No fake teeth but a genuine smile

These things come to me. That’s why i call this blog ‘Musings of a Masseur’. Sometimes they come to me inbetween things, walking the dog, changing the bedding on the couch in clinic or on waking. Do you get that? Almost like someone knocking on a door, they wake you in the middle of the night, and if not written down they wake you again. Although if you do get to go back to sleep, thinking ‘Wow, that’s a great one, i’m sure to remember, no need to get up and write’, and then in the morning you can’t, it can seep into your day. That sense of wanting, even needing, to remember and the longer you give to the yearning the worse those sensations are.

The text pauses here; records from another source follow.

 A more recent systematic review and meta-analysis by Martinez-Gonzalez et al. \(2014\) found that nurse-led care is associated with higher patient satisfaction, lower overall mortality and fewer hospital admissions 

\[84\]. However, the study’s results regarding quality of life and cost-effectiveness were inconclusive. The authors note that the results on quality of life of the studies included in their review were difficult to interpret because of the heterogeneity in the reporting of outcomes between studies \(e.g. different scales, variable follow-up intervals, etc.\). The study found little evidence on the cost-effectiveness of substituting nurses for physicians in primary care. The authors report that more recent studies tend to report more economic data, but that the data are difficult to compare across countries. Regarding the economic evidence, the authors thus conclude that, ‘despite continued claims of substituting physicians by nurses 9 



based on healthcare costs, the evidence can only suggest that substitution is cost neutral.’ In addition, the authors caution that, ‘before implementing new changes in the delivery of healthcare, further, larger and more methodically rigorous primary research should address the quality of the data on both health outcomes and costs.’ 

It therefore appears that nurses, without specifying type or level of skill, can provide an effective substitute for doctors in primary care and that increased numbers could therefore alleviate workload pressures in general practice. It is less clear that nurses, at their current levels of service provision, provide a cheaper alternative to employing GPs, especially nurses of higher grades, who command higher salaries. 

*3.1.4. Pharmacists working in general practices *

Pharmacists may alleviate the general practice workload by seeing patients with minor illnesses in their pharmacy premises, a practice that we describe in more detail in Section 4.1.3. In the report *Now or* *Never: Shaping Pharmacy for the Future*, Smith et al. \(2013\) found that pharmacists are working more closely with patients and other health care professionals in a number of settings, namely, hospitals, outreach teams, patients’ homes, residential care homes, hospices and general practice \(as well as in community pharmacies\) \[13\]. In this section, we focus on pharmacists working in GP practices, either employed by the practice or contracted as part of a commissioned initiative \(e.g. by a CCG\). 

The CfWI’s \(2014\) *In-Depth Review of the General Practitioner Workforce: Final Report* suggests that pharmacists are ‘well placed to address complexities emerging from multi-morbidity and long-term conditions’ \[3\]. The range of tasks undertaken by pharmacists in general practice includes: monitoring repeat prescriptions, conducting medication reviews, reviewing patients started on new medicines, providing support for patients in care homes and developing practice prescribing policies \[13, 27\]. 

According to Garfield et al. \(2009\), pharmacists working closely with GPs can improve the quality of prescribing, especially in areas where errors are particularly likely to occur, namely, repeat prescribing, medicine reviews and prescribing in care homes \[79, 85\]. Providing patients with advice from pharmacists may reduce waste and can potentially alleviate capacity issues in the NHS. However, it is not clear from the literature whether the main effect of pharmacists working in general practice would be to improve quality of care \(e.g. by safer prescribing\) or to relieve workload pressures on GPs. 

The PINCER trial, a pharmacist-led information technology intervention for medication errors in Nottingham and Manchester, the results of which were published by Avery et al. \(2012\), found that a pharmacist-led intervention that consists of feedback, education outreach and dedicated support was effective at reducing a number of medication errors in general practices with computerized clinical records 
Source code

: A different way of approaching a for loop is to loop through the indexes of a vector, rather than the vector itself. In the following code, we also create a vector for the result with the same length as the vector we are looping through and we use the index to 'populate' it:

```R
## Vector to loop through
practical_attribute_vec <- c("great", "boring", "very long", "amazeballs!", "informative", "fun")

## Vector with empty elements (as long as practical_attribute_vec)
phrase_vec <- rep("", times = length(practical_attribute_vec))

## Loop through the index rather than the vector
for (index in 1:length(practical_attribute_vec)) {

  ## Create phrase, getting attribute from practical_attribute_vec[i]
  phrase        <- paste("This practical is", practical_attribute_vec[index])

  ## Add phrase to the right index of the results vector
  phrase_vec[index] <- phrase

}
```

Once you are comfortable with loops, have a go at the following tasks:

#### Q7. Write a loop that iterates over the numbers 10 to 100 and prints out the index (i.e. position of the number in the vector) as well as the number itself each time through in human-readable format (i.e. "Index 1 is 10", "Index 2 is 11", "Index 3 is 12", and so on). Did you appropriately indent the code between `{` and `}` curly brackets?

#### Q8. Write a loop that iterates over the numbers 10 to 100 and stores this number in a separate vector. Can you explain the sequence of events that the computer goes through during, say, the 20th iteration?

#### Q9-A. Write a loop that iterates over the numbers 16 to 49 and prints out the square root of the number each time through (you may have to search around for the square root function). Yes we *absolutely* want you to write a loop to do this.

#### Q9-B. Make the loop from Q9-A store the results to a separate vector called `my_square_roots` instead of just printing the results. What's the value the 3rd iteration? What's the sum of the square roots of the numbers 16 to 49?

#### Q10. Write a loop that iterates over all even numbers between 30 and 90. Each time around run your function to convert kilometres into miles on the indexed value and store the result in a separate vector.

Yet this wasn’t one of those. Not a nightime musing, more of a day time one I remember that. It came when i saw someone with baring their unnaturally white teeth immediate before seeing someone with the sweetest of smiles. And those words from Charles Eisenstein once more came to mind – ‘the calculus of worth’ – what do we hold dear and how do we weight the judgement of it.

Whether you have all your own teeth or not, I’m sure it’s the generosity of your smile that warms hearts more.

Travelling with Cancer

The difference between branch line and locomotive train travel. The fear of not knowing

You stand waiting on a platform all alone. You have to travel alone, it’s happening to you, not them. Across from you are well wishers, shouting well meant platitudes, words of wisdom, caring, sharing lived experiences that bear no relation to where you stand yet are heartfelt.

Fear rising, you hope the train approaching isn’t for you. If it is, you at least hope you only travel a few short stops then be able to disembark. These are stories you ve been told. This is the story you imagine

And for a while you do. You recovery, you have time to recoup losses and look to return. Then you find yourself on a different platform, with fewer people standing opposite. Some familiar faces, some new to the crowd, smaller in number, distilled with experience.

But this time you re not so confident. Over the year you’re read about, heard on the news, been told of many who didn’t make it. And this time you can’t bring yourself to think the train fast approaching isn’t a branch line, it’s the intercity locomotive, fast paced and with stops you hadn’t anticipated, little time to consider forward plans. Can you take a break? Make time to catch the next one?

Yet how can you when the voices now holler different tones, diverse and contradictory. And if you choose to stand back from it all, unhearing, it feels too confusing to comprehend

I want to be able to choose. Maybe travel to the next station on foot, after a break to assess, pick up another form of transport, choose the most radical of all, no forward travel for now.